On l’aura compris avec cet exemple, l’avalanche de chiffres ne permet pas toujours de mieux percevoir les phénomènes de délinquance. Et le coup de projecteur donné cette année à certains délits- les vols et les violences- ainsi que la prise en compte des villes de plus de 30’000 habitants amènent de nouvelles interrogations. Personne ne s’attendait en effet à voir Fribourg occuper la tête du classement des cités les plus minées par les brutalités physiques ou verbales. Une accession qui reste d’ailleurs assez inexpliquée.

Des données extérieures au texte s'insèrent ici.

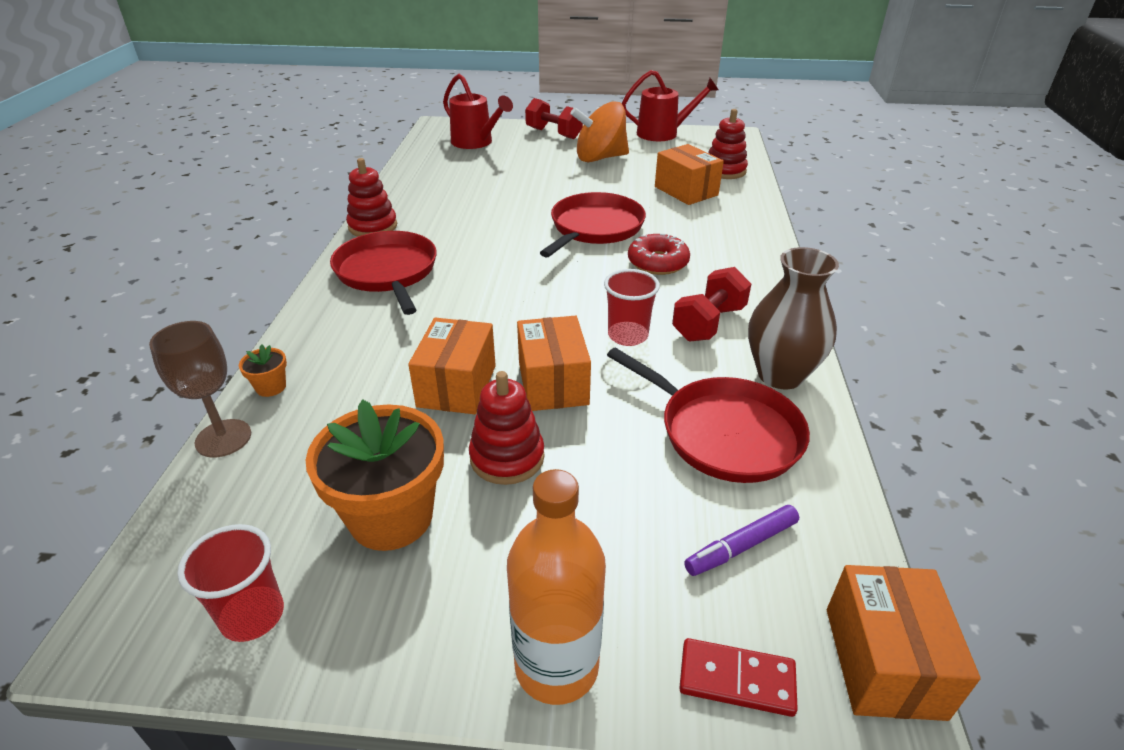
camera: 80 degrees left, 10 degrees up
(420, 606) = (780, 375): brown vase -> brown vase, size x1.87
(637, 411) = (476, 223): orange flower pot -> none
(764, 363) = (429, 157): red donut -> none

Là réside sans doute la principale frustration née de cette grande messe policière toujours marquée par l’enjeu politique majeur que constitue la sécurité. L’absence d’une réflexion sur la valeur des indicateurs utilisés. L’absence aussi d’une analyse plus poussée des causes susceptibles de faire monter ou descendre certaines catégories d’infractions. Le cas des violences domestiques est à ce titre révélateur. Lorsque celles-ci baissent, ce n’est pas un sujet d’inquiétude. Lorsque celles-ci explosent, c’est alors grâce aux efforts de prévention qui poussent les victimes à dénoncer les faits. Une explication qui, au fil du temps et des courbes, ne suffit pourtant plus.